Technological approaches that can tackle long lasting challenges in gene therapy (e.g. the transient instead of stable expression of the transfected gene).
New technological solutions to reduce toxicity, as a result, of administering repetitive doses of viral vector(s) to patients in clinical trials.
New or improved gene delivery vehicles using next generation AAV or other recombinant vectors with the ability to target specific tissue types and persist in non-dividing cells for long periods of time.
Improving gene therapy manufacturing processes and production
With the first gene therapies on the market and dozens more in trials, the race is on to improve the production and manufacturing processes to deploy gene therapies at scale. Technological solutions are sought to effectively control challenges in the production of viral vectors at the large scales needed to reach the clinical trial step. Speed is critical, yet excessive speed can put product quality, safety, and efficiency at risk.
Specific conditions for this challenge
In order to apply, your proposal must focus on emerging technologies or breakthrough new concept-based technological solution that go far beyond the current state-of-the-art, aimed to overcome cell and gene therapy challenges and obstacles companies are currently being faced with, at the preclinical or clinical level or bio-manufacturing level. Proposers can submit disease or non-disease specific proposals.
Your project must aim to deliver, by its end, at least one of the specific outcomes defined for this challenge. The gender dimension in research content should be taken into account, where relevant.
How to apply
In order to apply, your proposal must meet the general as well as possible specific eligibility requirements for a specific Challenge. Please check for particular elements (e.g. specific application focus or technology) in the respective challenge chapter below.
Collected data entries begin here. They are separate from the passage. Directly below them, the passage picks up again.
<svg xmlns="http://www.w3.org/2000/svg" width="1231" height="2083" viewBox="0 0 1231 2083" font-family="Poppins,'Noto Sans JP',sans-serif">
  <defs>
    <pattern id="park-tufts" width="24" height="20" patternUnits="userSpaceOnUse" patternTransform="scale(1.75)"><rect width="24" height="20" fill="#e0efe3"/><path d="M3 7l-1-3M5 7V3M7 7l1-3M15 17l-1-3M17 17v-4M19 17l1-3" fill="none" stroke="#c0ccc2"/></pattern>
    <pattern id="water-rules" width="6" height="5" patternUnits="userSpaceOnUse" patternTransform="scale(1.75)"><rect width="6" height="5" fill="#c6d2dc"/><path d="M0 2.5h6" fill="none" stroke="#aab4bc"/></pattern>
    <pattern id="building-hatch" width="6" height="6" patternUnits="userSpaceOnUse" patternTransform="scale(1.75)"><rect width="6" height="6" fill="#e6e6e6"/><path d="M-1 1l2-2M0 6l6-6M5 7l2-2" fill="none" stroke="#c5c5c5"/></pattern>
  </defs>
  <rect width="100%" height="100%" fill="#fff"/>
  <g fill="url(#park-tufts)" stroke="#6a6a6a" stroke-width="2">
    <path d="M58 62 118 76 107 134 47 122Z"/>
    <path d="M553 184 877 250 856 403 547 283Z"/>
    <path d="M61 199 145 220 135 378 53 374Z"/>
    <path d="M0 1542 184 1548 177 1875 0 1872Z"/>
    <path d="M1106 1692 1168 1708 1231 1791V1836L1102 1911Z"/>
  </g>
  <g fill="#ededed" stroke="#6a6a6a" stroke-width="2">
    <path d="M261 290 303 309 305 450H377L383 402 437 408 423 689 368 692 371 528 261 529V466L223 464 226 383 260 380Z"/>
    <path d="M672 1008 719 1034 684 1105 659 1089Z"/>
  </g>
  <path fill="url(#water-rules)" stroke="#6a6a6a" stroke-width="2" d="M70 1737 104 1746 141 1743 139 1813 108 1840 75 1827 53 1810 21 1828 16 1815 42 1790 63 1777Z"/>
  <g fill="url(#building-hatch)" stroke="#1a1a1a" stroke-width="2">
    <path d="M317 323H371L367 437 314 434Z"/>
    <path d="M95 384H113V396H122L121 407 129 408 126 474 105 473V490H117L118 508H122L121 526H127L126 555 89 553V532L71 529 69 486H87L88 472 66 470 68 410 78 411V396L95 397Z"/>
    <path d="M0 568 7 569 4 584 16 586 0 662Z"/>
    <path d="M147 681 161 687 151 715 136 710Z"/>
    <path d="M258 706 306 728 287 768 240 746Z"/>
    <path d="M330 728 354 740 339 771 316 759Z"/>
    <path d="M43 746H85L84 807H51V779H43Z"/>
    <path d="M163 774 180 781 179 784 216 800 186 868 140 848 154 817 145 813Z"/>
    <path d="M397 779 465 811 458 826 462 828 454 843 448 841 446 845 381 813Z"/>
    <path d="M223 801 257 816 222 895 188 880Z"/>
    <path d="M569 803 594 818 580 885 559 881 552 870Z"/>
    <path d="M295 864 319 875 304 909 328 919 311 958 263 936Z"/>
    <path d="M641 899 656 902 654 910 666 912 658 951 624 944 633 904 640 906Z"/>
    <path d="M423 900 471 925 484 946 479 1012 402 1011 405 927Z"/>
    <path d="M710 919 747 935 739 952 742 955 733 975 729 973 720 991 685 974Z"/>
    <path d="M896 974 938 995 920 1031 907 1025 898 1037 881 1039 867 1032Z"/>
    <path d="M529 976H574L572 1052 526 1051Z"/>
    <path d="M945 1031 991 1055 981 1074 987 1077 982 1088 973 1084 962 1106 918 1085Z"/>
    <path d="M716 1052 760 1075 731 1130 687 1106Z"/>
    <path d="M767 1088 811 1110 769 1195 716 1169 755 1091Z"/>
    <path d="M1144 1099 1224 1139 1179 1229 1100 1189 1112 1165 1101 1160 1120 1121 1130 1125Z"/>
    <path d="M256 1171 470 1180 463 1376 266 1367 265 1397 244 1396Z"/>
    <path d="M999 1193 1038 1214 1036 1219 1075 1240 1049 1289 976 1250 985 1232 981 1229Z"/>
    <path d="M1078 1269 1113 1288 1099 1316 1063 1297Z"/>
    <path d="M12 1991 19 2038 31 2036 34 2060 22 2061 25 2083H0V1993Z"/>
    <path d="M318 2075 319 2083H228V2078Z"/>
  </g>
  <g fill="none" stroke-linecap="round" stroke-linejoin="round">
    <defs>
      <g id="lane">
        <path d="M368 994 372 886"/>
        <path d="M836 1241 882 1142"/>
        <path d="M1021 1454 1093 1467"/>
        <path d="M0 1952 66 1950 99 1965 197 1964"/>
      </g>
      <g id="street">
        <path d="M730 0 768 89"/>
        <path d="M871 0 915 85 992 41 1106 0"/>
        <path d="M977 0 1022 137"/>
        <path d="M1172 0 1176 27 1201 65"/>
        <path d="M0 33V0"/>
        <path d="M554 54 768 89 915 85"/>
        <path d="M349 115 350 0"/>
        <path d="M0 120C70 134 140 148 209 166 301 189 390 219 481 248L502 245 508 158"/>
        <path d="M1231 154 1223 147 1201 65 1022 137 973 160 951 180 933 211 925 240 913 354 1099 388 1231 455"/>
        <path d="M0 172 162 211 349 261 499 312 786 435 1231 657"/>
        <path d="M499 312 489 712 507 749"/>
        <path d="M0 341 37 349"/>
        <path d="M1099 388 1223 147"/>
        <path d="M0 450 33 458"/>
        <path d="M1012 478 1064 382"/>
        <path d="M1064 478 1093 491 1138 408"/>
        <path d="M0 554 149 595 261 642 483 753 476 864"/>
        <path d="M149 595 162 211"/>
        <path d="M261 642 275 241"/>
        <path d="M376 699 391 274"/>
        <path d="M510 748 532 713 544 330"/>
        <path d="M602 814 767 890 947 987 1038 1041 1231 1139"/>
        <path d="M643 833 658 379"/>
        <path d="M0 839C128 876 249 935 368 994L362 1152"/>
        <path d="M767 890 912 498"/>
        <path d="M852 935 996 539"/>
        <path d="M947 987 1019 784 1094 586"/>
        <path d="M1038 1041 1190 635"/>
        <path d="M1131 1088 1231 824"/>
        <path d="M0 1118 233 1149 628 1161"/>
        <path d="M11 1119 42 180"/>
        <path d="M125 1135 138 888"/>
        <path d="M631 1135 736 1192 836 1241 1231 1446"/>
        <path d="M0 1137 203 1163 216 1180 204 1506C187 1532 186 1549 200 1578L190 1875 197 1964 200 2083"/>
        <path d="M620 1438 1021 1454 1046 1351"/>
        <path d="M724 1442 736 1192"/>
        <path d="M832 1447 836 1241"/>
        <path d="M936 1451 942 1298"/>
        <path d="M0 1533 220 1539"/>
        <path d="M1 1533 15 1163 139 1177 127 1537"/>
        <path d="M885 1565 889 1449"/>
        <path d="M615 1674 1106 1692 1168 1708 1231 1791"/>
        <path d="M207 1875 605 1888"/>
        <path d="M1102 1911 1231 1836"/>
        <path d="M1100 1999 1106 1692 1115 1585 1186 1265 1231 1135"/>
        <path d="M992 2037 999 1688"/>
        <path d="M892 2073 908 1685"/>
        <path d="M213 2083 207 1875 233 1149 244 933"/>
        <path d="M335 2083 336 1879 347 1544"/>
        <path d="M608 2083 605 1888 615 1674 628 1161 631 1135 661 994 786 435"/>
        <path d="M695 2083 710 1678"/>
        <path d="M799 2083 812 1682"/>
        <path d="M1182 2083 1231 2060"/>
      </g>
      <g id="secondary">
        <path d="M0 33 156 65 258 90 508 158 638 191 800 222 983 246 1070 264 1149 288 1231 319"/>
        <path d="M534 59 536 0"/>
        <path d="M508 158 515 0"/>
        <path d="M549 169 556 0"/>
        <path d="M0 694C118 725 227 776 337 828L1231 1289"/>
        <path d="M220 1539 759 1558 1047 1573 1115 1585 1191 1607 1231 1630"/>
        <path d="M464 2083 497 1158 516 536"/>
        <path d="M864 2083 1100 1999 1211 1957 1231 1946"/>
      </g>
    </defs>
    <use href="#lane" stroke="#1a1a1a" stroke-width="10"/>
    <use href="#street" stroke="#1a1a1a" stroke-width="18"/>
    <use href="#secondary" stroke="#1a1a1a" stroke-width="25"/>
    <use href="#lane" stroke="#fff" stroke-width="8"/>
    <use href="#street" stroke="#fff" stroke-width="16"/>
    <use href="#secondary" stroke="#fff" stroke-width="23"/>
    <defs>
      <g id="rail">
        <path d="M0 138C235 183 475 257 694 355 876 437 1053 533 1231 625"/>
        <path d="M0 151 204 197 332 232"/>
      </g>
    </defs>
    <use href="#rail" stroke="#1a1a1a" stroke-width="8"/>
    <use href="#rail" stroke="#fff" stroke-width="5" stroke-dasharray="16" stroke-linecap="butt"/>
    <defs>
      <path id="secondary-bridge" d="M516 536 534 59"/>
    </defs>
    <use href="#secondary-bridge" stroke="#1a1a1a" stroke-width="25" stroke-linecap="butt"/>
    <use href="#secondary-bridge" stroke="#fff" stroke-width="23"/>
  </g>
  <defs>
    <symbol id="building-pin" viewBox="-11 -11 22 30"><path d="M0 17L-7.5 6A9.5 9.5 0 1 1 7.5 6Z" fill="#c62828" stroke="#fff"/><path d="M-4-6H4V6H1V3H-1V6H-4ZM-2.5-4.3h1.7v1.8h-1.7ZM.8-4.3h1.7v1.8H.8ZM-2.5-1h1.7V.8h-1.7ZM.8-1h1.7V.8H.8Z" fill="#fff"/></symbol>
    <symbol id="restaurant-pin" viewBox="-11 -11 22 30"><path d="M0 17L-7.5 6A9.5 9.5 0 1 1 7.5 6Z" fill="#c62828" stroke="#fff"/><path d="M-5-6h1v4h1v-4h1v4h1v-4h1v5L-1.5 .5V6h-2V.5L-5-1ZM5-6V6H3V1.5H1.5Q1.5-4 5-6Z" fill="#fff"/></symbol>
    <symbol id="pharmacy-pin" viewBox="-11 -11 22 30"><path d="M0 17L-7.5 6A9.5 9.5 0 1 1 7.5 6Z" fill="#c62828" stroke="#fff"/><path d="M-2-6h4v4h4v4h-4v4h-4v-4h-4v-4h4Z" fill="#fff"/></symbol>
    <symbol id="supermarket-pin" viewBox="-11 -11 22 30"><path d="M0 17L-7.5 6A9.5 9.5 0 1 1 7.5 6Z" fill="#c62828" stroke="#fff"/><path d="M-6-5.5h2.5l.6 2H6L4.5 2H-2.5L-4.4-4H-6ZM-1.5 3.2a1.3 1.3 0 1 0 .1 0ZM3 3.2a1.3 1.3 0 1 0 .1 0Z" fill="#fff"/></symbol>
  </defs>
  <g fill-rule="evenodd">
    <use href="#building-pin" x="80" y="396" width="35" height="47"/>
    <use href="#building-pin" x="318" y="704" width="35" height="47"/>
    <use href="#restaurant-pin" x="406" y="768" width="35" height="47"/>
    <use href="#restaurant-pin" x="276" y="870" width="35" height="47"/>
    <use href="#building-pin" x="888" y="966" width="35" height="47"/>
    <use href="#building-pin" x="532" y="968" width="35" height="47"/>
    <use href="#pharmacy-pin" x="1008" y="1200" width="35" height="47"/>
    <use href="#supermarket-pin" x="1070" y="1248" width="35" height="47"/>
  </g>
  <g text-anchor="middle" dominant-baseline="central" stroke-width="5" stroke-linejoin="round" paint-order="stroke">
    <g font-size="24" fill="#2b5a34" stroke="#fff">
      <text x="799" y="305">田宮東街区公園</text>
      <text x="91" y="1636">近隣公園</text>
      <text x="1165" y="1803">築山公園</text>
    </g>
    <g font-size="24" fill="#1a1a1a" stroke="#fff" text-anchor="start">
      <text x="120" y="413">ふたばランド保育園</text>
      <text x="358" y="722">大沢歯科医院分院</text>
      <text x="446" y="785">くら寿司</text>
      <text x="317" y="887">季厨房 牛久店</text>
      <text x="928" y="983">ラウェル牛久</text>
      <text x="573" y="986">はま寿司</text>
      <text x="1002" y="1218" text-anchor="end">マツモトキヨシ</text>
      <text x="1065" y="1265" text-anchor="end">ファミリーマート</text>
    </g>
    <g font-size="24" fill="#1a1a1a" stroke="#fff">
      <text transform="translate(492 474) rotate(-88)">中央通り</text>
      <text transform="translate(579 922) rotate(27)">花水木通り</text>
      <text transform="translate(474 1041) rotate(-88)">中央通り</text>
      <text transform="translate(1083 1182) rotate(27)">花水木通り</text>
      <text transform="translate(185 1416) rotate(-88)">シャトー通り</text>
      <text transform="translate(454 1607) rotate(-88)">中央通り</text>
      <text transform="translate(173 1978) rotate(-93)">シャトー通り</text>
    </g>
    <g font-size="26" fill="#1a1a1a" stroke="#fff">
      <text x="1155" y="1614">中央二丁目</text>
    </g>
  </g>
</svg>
The Pathfinder Challenges support collaborative research and innovation from consortia or applications from single legal entities (unless stated otherwise in the specific challenge chapter). In case of a consortium your proposal must be submitted by the coordinator on behalf of the consortium that includes at least two independent legal entities. The legal entities may for example be universities, research organisations, SMEs, start-ups, natural persons. In the case of mono-beneficiary projects, mid-caps and larger companies will not be permitted.
The call deadline for submitting your proposal is 27 October 2021 at 17h00 Brussels local time. You must submit your proposal via the European Funding & Tender Opportunities Portal.
Sections 1 to 3 of the part B of your proposal, corresponding respectively to the evaluation criteria Excellence, Impact, and Quality and Efficiency of the Implementation, must consist of a maximum of 25 A4 pages.
You will be informed about the outcome of the evaluation 5 months after call deadline (indicative), and your grant agreement will be signed by 8 months after call deadline (indicative).